I'm an old phreaker/hacker (and compared to many here, I DO mean OLD) who lived it all before the net:

- who built blue/red/black boxes from scratch

- who learned to whistle a 2600hz tone and shared many fond gatherings over international party lines

- who remembers when ToneLoc wasn't a rapper...

- who remembers the day he got his Cardinal 2400baud modem to replace a 300 baud acoustic coupler

- who remembers fondly his shell accounts on eskimo.net

- who remembers modding phoenix irc scripts and riding netsplits like a boss

- who remembers when eggdrop was only a chinese soup

- who used gopher on a regular basis

- who downloaded tablature from redrocks

- who SysOp'd a very notorious H/P/V/A BBS in the midwest before BBS's "were cool" (a nod to Rusty and Edie's goes here, RIP!)

- who remembers when Winsock was a new curious requirement for Internet access

- who remembers his first hacked telnet account at the local university

- who decades ago turned that love and curiosity into a wonderful career in IT

- and who is eternally grateful to all who make this community what it is!

__Instruction a__: In the rows, arrange the lines from the one containing "kingdom: Plantae" through the one containing "scientific name: Rostraria cristata", inclusive, as a numbered list, leaving out any blank lines.
The rows that follow are unrelated to the phreaking reminiscence.

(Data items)
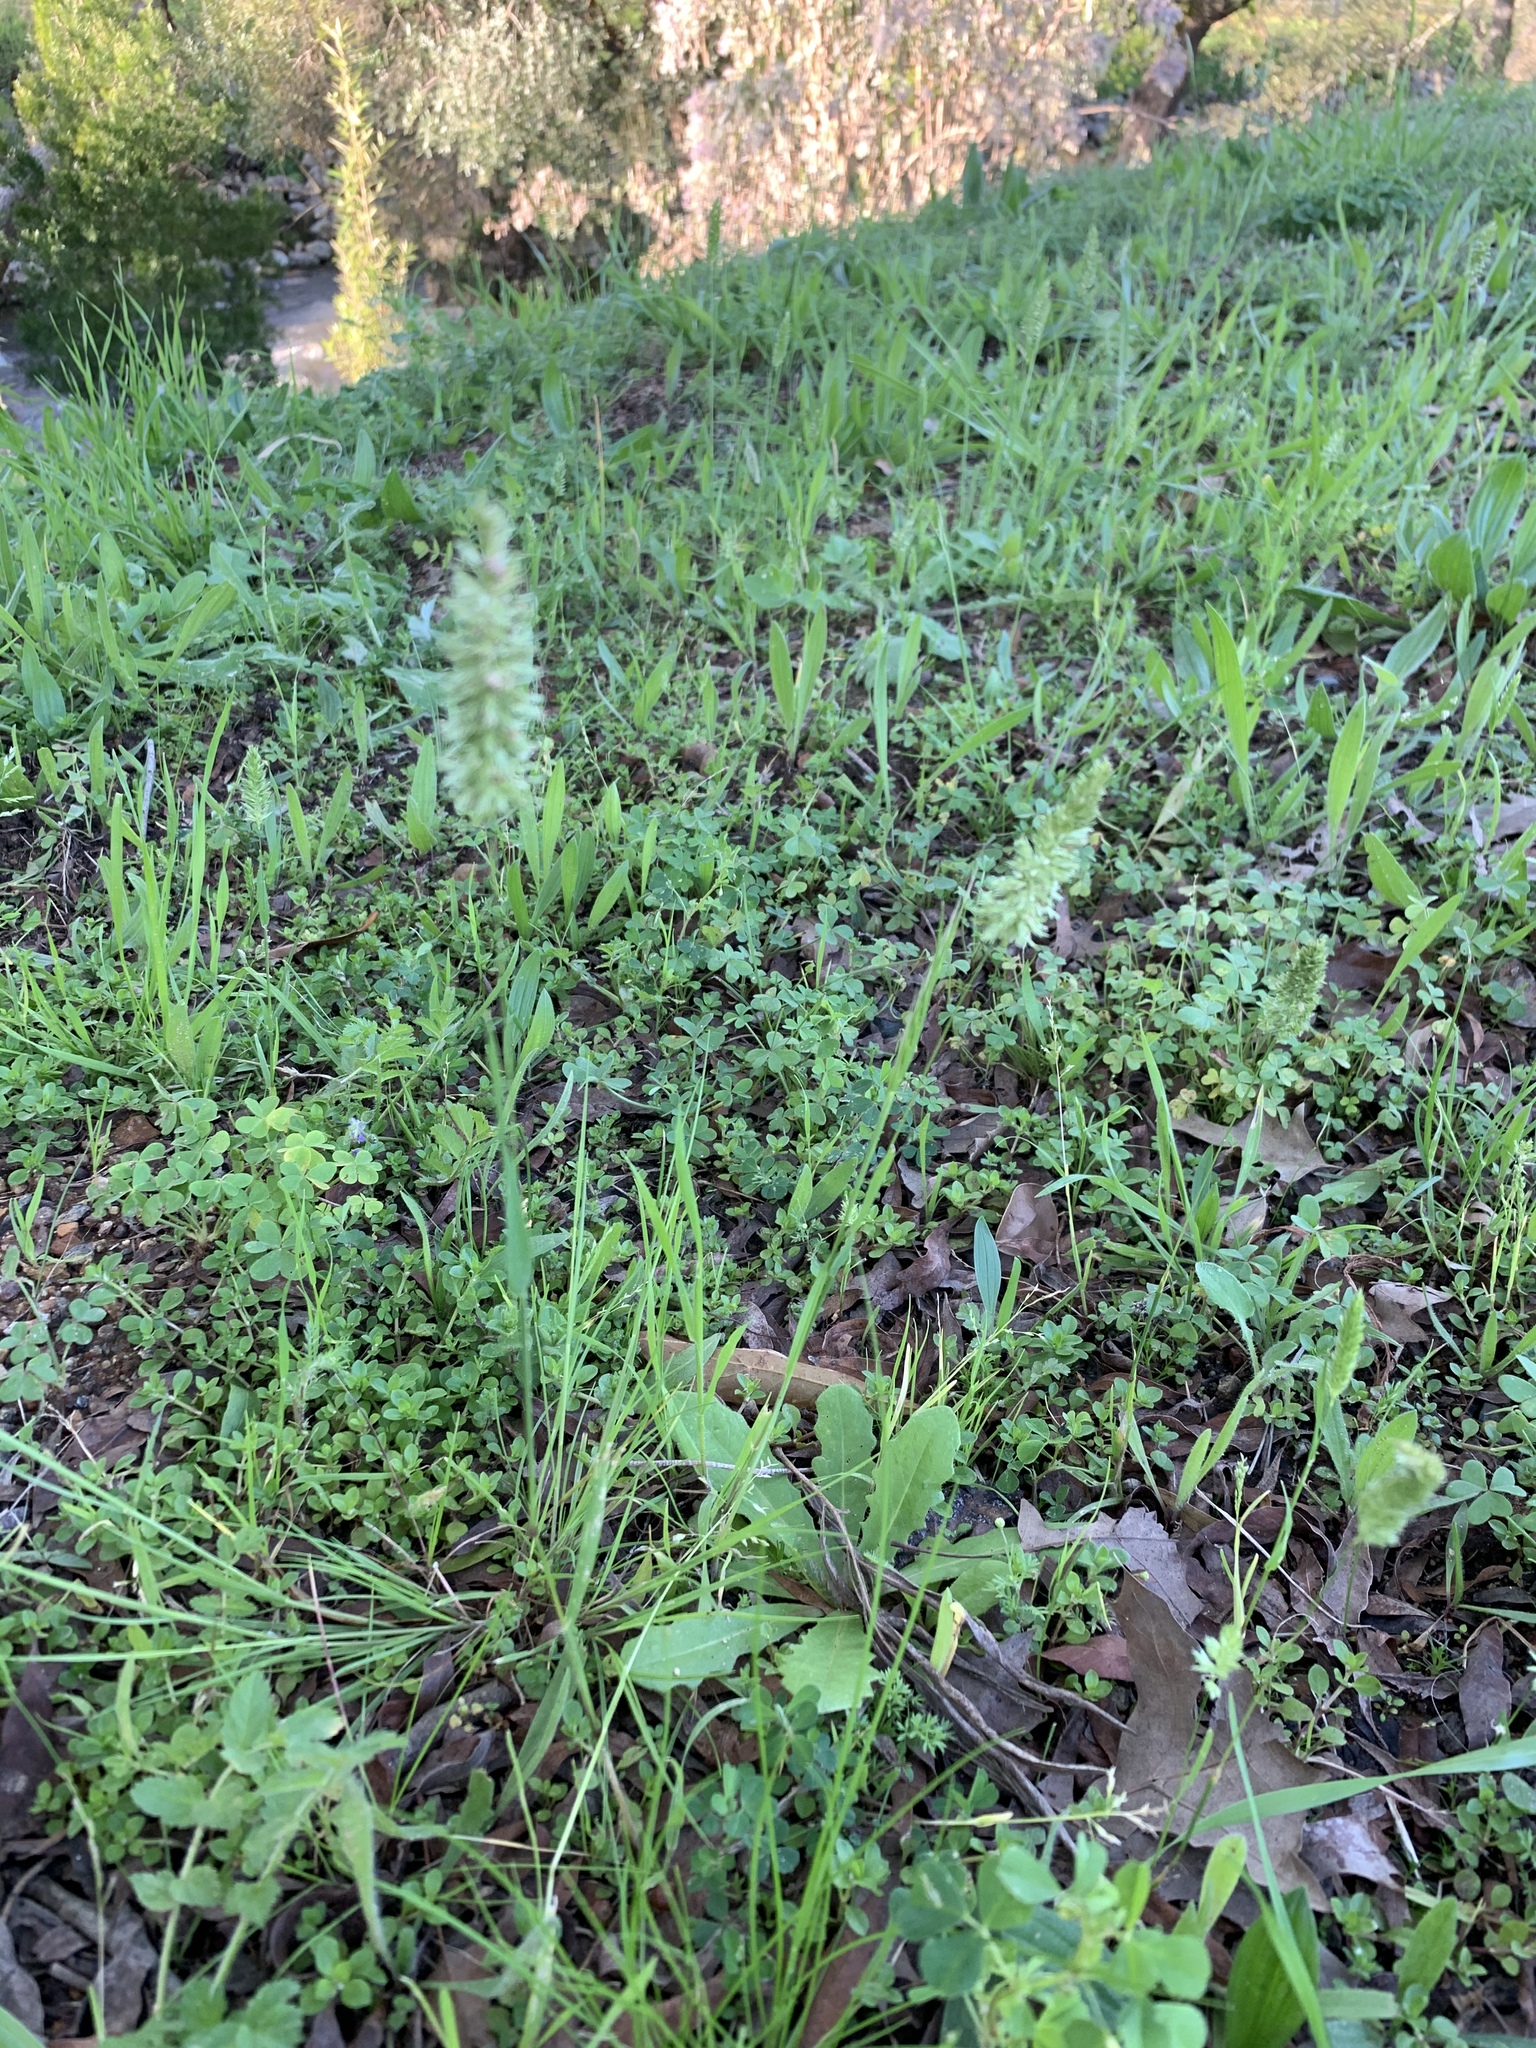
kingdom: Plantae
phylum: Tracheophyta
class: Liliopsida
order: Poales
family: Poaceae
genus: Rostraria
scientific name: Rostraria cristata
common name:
==
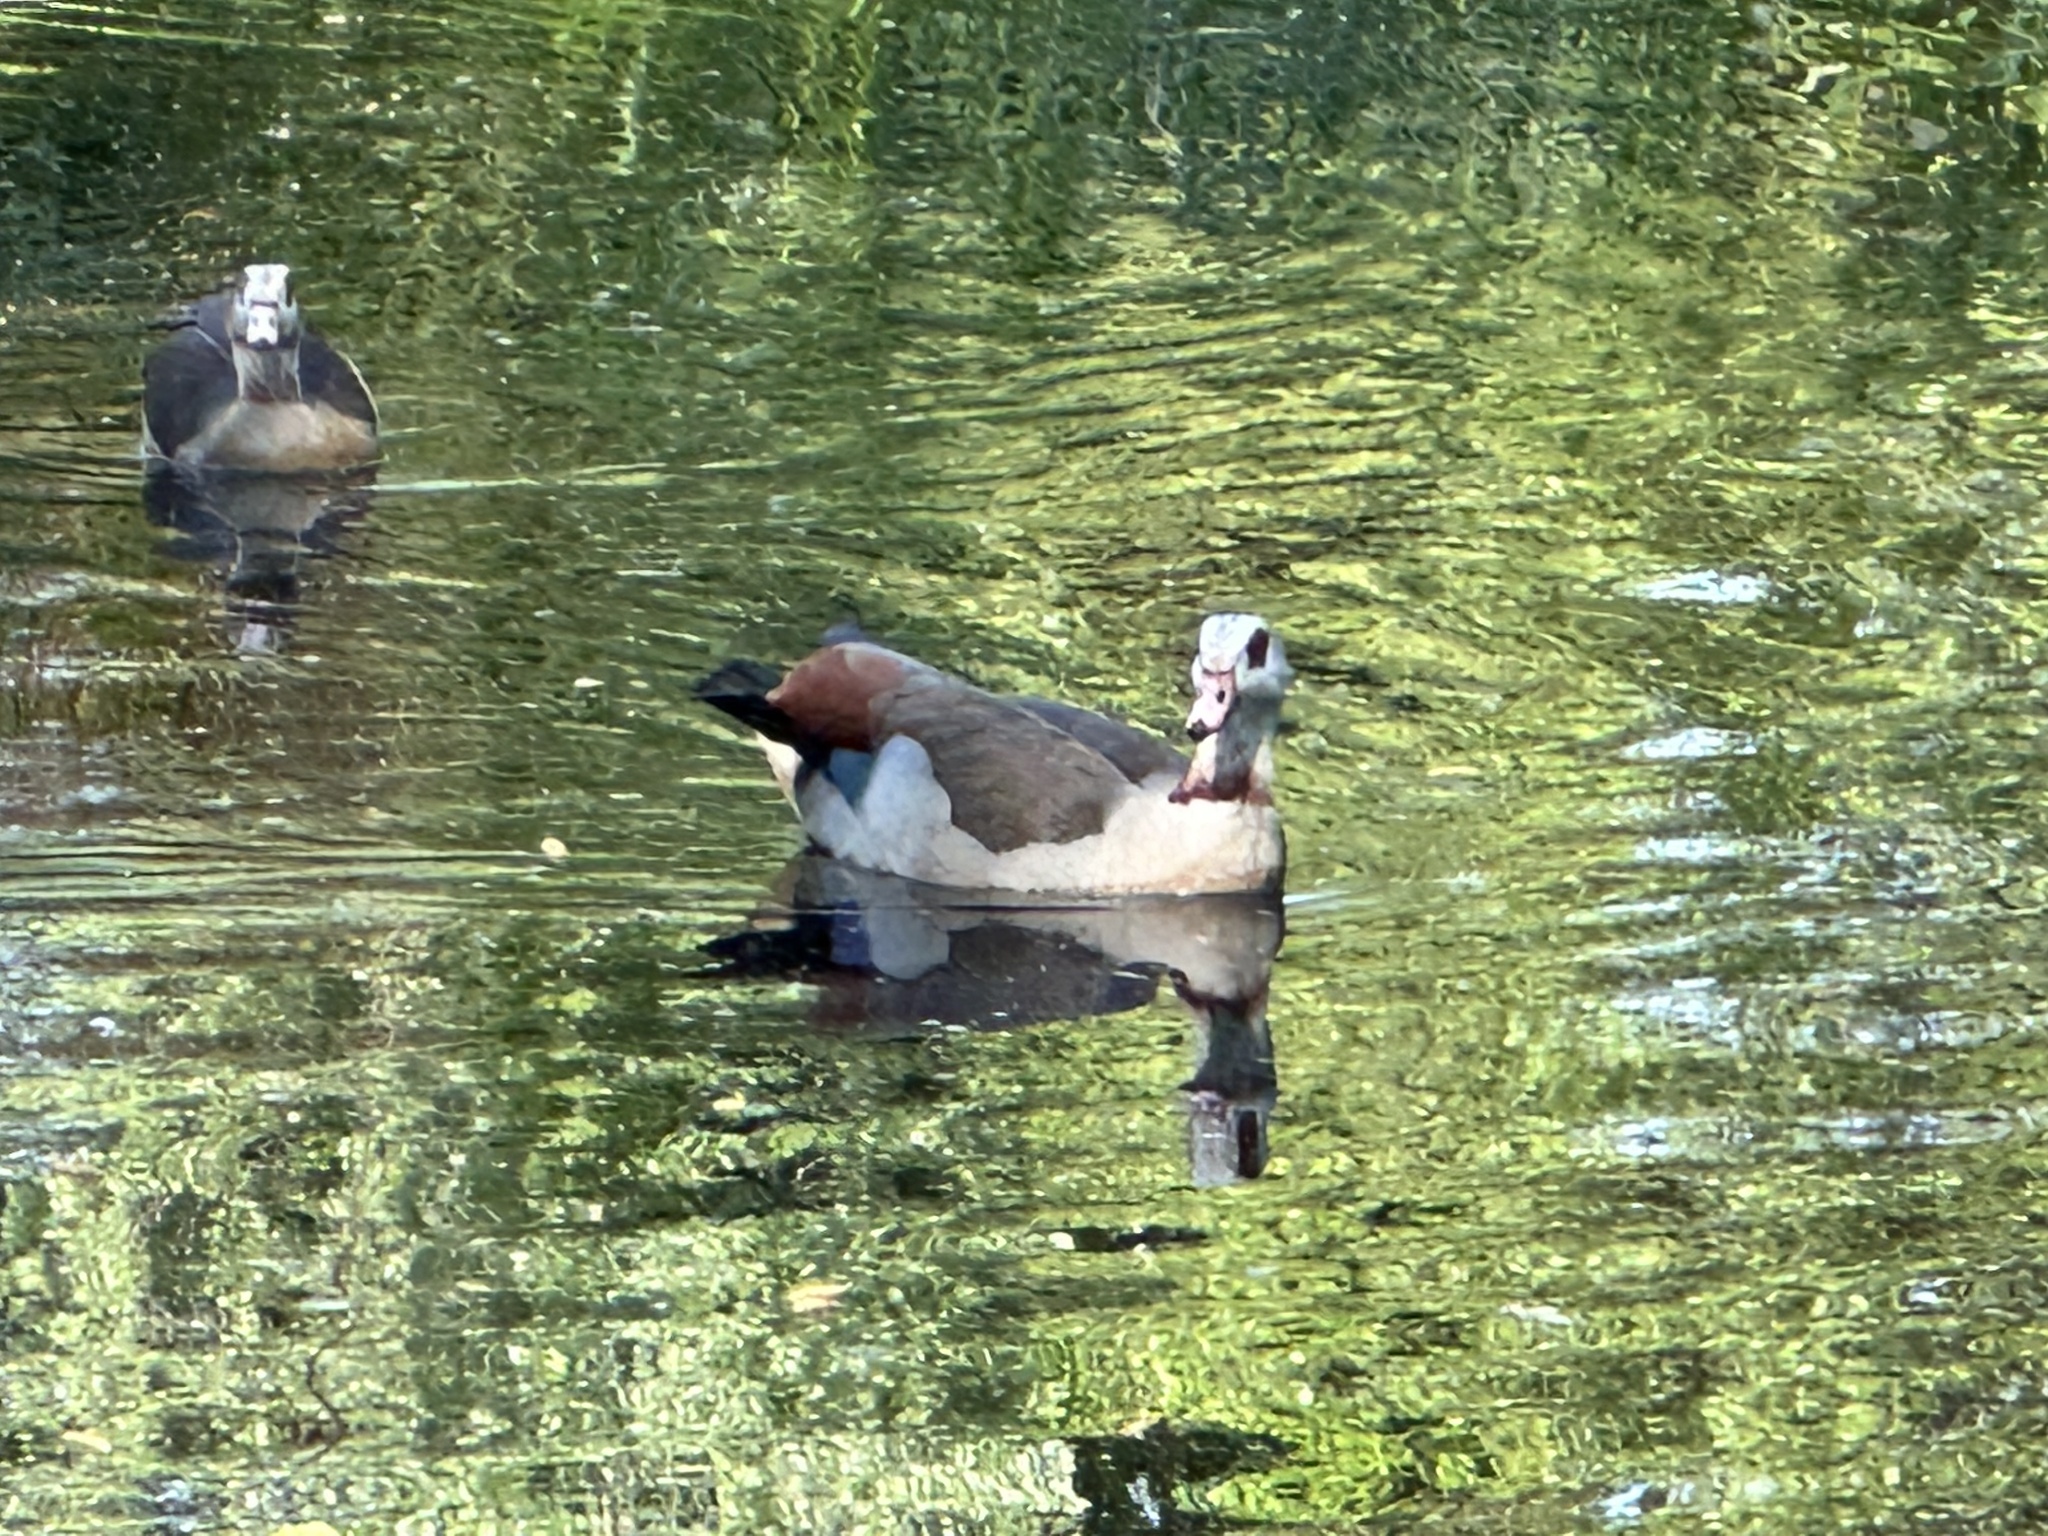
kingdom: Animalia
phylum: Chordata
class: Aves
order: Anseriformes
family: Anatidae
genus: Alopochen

__Instruction b__: Pick up the phreaking reminiscence after its final line and continue it.

__Response a__:
1. kingdom: Plantae
2. phylum: Tracheophyta
3. class: Liliopsida
4. order: Poales
5. family: Poaceae
6. genus: Rostraria
7. scientific name: Rostraria cristata

__Response b__:
The Hak5 community has so much amazing talent and so many bright minds, it's great an old phracker like me can feel right at home with this great group of like-minded, free-thinking guys and gals who are so giving of their knowledge and time...it's beautiful. I want to go have drinks with you all, it's just like it was for decades...the same mindset, just different players.

I stumbled on Hak5 when I got a Roku2 a few years ago (dumped cable), found the Revision 3 channel, and looked into an interesting little ditty called "Hak5". That was the moment for me. :)

I was hooked in the first few minutes, and have spent much time catching up on all those early episodes and knowledge.

Yep..I'm an old guy who's been married and raised a kid who's since grown and left home, but my natural curiosity and penchant for "pushing the envelope" with technology has always been there, and the fire still burns in my belly for pushing that same envelope...it never stops. I feel that same passion from this community, and it's wonderful...I'm very grateful to be a tiny part of it.

Indeed, Happy New Year to you all, and never stop keeping the fires burning bright. One of the best and brightest communities I've ever had the good fortune to be a part of.

Bless you all.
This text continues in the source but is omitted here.